_TEXTAUSSCHNITT_
Spekulationen um Bilanzfälschung
Die darauf folgende Prognosekorrektur um weitere zwölf Millionen Euro rund zwei Monate später hatte der Konzern maßgeblich mit verschwundener Ware aus den Lagern in den USA und der schwachen Konjunktur im US-Markt begründet. Bei einer Inventur waren nach Angaben von Boss Bestandsdifferenzen im Wert von zehn Millionen Euro festgestellt worden. "Wir haben den Verdacht, dass bei der US-Tochter im vergangenen Jahr Bestände in Millionenhöhe in der Bilanz bewusst falsch ausgewiesen wurden", hatte Ende Mai Finanzvorstand Jörg-Viggo Müller gegenüber mananger-magazin.de erklärt.
Anfang Juni hatte der Modekonzern dann die Affäre um ungeklärte Inventurdifferenzen in den USA für abgeschlossen erklärt und sich endgültig vom Chef seines Amerika-Geschäfts getrennt. Die zweite Gewinnsenkung im Mai war mit dem Abschied des seit 1998 im Amt befindlichen Boss-Vorstandschef Werner Baldessarini zusammengefallen, der von seinem bisherigen Stellvertreter Sälzer abgelöst wurde.

_ARBEITSAUFTRÄGE_
**1)** Welchen Wert hatten laut dem Textausschnitt die Bestandsdifferenzen, die bei der Inventur festgestellt wurden?
**2)** Zitieren Sie aus dem Textausschnitt den Teil, der mit den Worten „Spekulationen um Bilanzfälschung“ beginnt und mit „gegenüber mananger-magazin.de erklärt.“ schließt.
Das anschließende Material steht in keinem inhaltlichen Bezug zum Textausschnitt.

_VORLIEGENDE ANGABEN_
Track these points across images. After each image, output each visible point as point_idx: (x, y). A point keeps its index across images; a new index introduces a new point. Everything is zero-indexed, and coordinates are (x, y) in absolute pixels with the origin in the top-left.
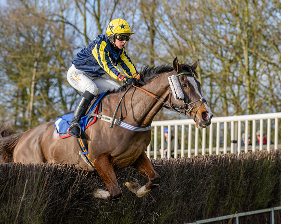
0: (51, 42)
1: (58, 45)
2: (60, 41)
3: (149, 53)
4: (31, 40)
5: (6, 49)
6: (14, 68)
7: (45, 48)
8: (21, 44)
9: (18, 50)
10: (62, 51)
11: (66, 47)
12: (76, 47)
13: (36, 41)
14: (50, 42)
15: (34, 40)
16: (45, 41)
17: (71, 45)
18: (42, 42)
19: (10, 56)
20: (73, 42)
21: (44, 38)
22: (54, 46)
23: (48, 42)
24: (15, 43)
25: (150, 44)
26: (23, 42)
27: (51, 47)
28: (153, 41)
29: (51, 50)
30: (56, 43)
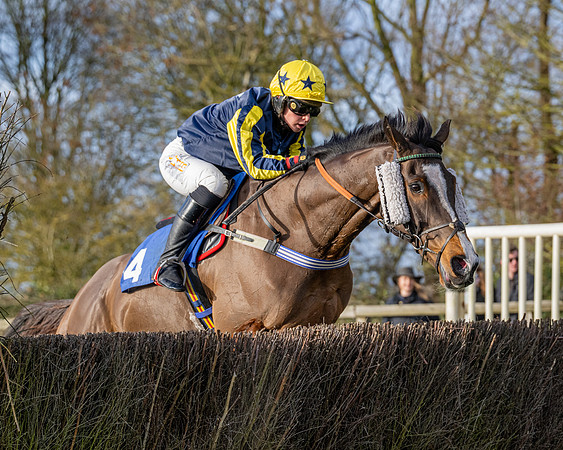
0: (286, 21)
1: (304, 30)
2: (309, 21)
3: (536, 46)
4: (236, 19)
5: (173, 42)
6: (192, 90)
7: (271, 38)
8: (211, 29)
9: (201, 43)
10: (312, 45)
11: (324, 34)
12: (348, 35)
13: (248, 19)
14: (282, 21)
15: (242, 19)
16: (270, 20)
17: (337, 29)
18: (264, 22)
19: (183, 60)
20: (341, 22)
21: (268, 12)
22: (292, 32)
23: (278, 24)
24: (194, 25)
25: (539, 23)
26: (214, 24)
27: (286, 36)
28: (545, 17)
29: (287, 41)
30: (299, 25)
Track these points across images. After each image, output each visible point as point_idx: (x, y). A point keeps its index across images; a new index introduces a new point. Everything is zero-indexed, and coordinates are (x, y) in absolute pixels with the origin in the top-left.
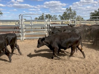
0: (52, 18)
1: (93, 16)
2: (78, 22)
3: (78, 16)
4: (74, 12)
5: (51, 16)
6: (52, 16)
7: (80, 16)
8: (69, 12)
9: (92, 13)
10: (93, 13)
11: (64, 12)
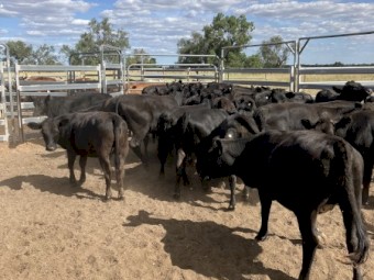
0: (35, 56)
1: (188, 52)
2: (130, 73)
3: (136, 50)
4: (122, 37)
5: (29, 49)
6: (35, 49)
7: (142, 51)
8: (102, 36)
9: (182, 41)
10: (188, 42)
11: (84, 36)
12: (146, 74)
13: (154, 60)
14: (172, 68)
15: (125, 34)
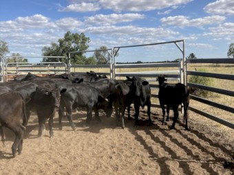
1: (49, 55)
2: (9, 69)
3: (14, 55)
4: (4, 46)
7: (18, 55)
9: (45, 48)
10: (49, 49)
12: (20, 69)
13: (26, 60)
14: (39, 65)
15: (6, 43)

_LÖSUNGEN JE AUFGABE_
**1)** Zehn Millionen Euro.

**2)**
Spekulationen um Bilanzfälschung
Die darauf folgende Prognosekorrektur um weitere zwölf Millionen Euro rund zwei Monate später hatte der Konzern maßgeblich mit verschwundener Ware aus den Lagern in den USA und der schwachen Konjunktur im US-Markt begründet. Bei einer Inventur waren nach Angaben von Boss Bestandsdifferenzen im Wert von zehn Millionen Euro festgestellt worden. "Wir haben den Verdacht, dass bei der US-Tochter im vergangenen Jahr Bestände in Millionenhöhe in der Bilanz bewusst falsch ausgewiesen wurden", hatte Ende Mai Finanzvorstand Jörg-Viggo Müller gegenüber mananger-magazin.de erklärt.